To get a sense of supersonic speed and the views from high altitude, I traveled to Russia for an edge-of-space flight in a MiG-25 Foxbat fighter jet. We were to reach an altitude of 84,000 feet. Up there, almost one-third as high as VG’s SpaceShipTwo will go, the blackness of space, the curvature of the Earth and the thin atmosphere hanging over the planet is supposedly visible. Sure enough, when we reached apogee, the band of air enveloping Earth was stunningly thin - a curved ribbon of blueish-purple light against a pitch-black background. To get up that high, we needed to reach Mach 2.6, just over two-and-a-half-times the speed of sound. VG's SS2 maxes out at a little above Mach 3, so we were pretty close. It was hard to judge speed, though, because the higher we went, the fewer the reference points we saw.

Next up was a zero-G flight in an Ilyushin-76 (the equivalent of America's KC-135 "vomit comet" that NASA astronauts train in), again in Russia. In bursts of 30 seconds each on the dive part of the parabolic flight, one is completely weightless and learns to deal with the unfamiliar environment. My first instinct while floating was to breaststroke toward something, like when I had been a lifeguard as a teen. Wrong move. Since we were in air, not water, I went nowhere. One learns that to head in a particular direction, he must push off of something, then he will travel unimpeded in the opposite direction of the push. It was also cool to open a bottle of, say, Evian, then try to catch in your mouth the marbles of water escaping from the top. We flew a total of 10 weightless parabolas. I can see why they call these planes “vomit comets.” Had we done another, I probably would have become sick, as did three in our group.

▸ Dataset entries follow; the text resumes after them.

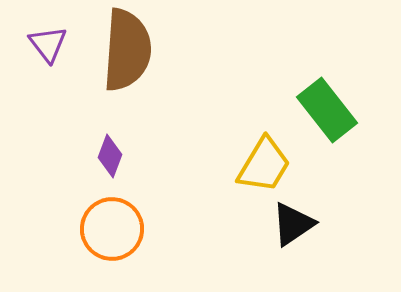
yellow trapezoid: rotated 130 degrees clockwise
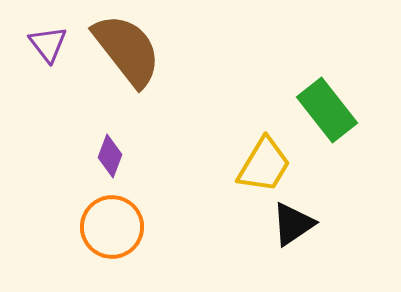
brown semicircle: rotated 42 degrees counterclockwise
orange circle: moved 2 px up
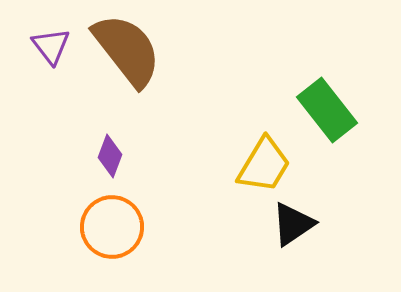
purple triangle: moved 3 px right, 2 px down
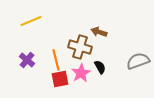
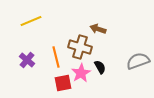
brown arrow: moved 1 px left, 3 px up
orange line: moved 3 px up
red square: moved 3 px right, 4 px down
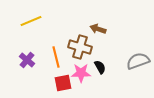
pink star: rotated 30 degrees clockwise
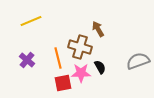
brown arrow: rotated 42 degrees clockwise
orange line: moved 2 px right, 1 px down
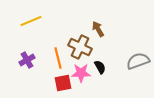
brown cross: rotated 10 degrees clockwise
purple cross: rotated 21 degrees clockwise
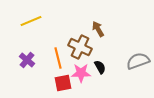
purple cross: rotated 21 degrees counterclockwise
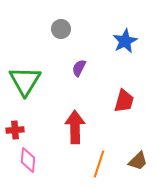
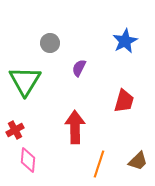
gray circle: moved 11 px left, 14 px down
red cross: rotated 24 degrees counterclockwise
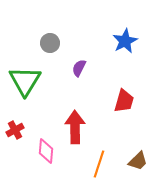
pink diamond: moved 18 px right, 9 px up
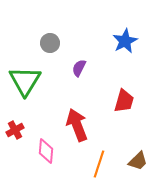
red arrow: moved 2 px right, 2 px up; rotated 20 degrees counterclockwise
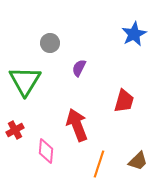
blue star: moved 9 px right, 7 px up
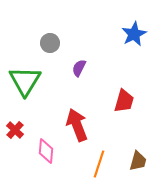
red cross: rotated 18 degrees counterclockwise
brown trapezoid: rotated 30 degrees counterclockwise
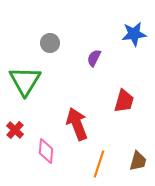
blue star: rotated 20 degrees clockwise
purple semicircle: moved 15 px right, 10 px up
red arrow: moved 1 px up
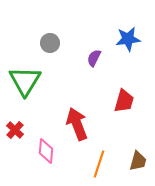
blue star: moved 6 px left, 5 px down
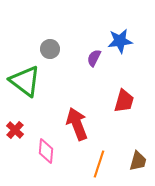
blue star: moved 8 px left, 2 px down
gray circle: moved 6 px down
green triangle: rotated 24 degrees counterclockwise
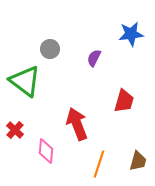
blue star: moved 11 px right, 7 px up
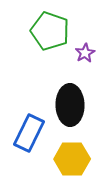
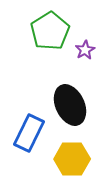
green pentagon: rotated 21 degrees clockwise
purple star: moved 3 px up
black ellipse: rotated 24 degrees counterclockwise
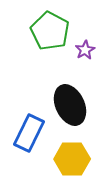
green pentagon: rotated 12 degrees counterclockwise
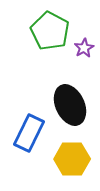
purple star: moved 1 px left, 2 px up
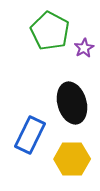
black ellipse: moved 2 px right, 2 px up; rotated 9 degrees clockwise
blue rectangle: moved 1 px right, 2 px down
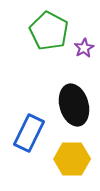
green pentagon: moved 1 px left
black ellipse: moved 2 px right, 2 px down
blue rectangle: moved 1 px left, 2 px up
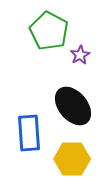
purple star: moved 4 px left, 7 px down
black ellipse: moved 1 px left, 1 px down; rotated 24 degrees counterclockwise
blue rectangle: rotated 30 degrees counterclockwise
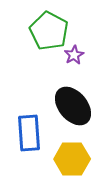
purple star: moved 6 px left
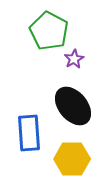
purple star: moved 4 px down
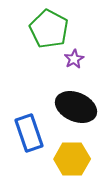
green pentagon: moved 2 px up
black ellipse: moved 3 px right, 1 px down; rotated 27 degrees counterclockwise
blue rectangle: rotated 15 degrees counterclockwise
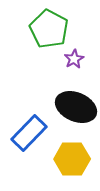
blue rectangle: rotated 63 degrees clockwise
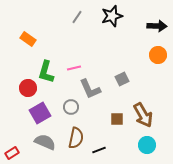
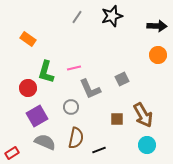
purple square: moved 3 px left, 3 px down
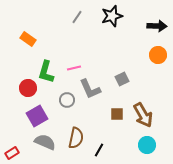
gray circle: moved 4 px left, 7 px up
brown square: moved 5 px up
black line: rotated 40 degrees counterclockwise
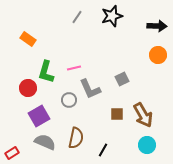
gray circle: moved 2 px right
purple square: moved 2 px right
black line: moved 4 px right
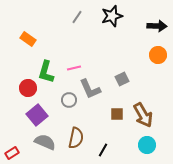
purple square: moved 2 px left, 1 px up; rotated 10 degrees counterclockwise
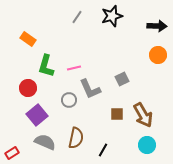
green L-shape: moved 6 px up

Finally, I went to train, this time in the U.S., in the NASTAR centrifuge near Philadelphia, Pennsylvania. The circular device, which spins like a giant “clock hand” with the test subject in a type of crucible at the end, is able to simulate similar G-forces to what will be experienced on the VG flight, maxing out at 6 G’s, or six times one's body weight. We learned how to breathe with essentially the weight of a small elephant on our chests, employing something called the “hook maneuver” (look it up) to keep blood in the upper torso. It's not easy, but it works. So I will not be surprised by, and will be prepared to handle, similar G-forces experienced on SS2. And, believe me, we will experience them.

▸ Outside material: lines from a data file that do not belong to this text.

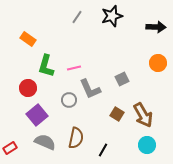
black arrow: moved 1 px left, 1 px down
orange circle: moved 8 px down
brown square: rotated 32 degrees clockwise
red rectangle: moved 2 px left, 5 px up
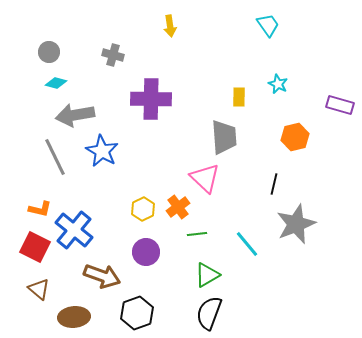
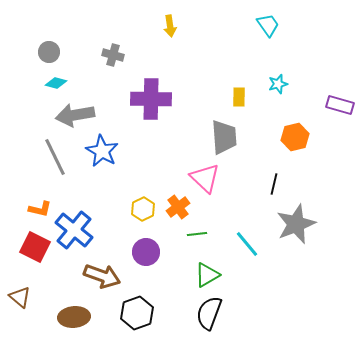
cyan star: rotated 30 degrees clockwise
brown triangle: moved 19 px left, 8 px down
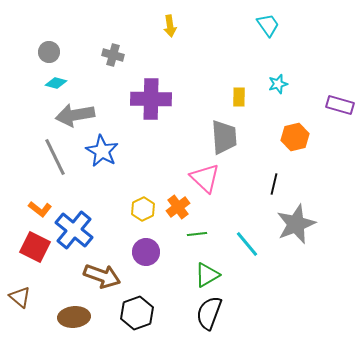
orange L-shape: rotated 25 degrees clockwise
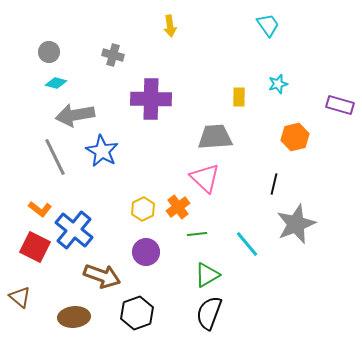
gray trapezoid: moved 9 px left; rotated 90 degrees counterclockwise
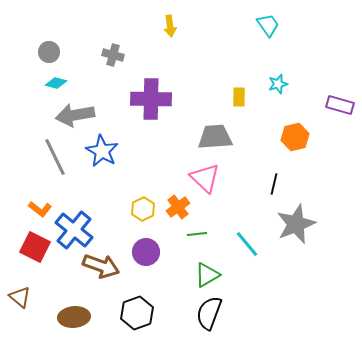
brown arrow: moved 1 px left, 10 px up
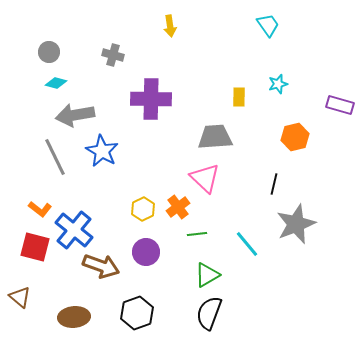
red square: rotated 12 degrees counterclockwise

By the way, the 50 or so astronauts I have interviewed over the years, including Senator John Glenn, Neil Armstrong and Buzz Aldrin, all say to focus on the view from space, not the weightlessness, speed of the craft or G-forces. Seeing Earth up there supposedly is life-changing. I got a little taste of that in the MiG, and I can’t wait to see it from higher up. Let’s light this candle, and get this party started!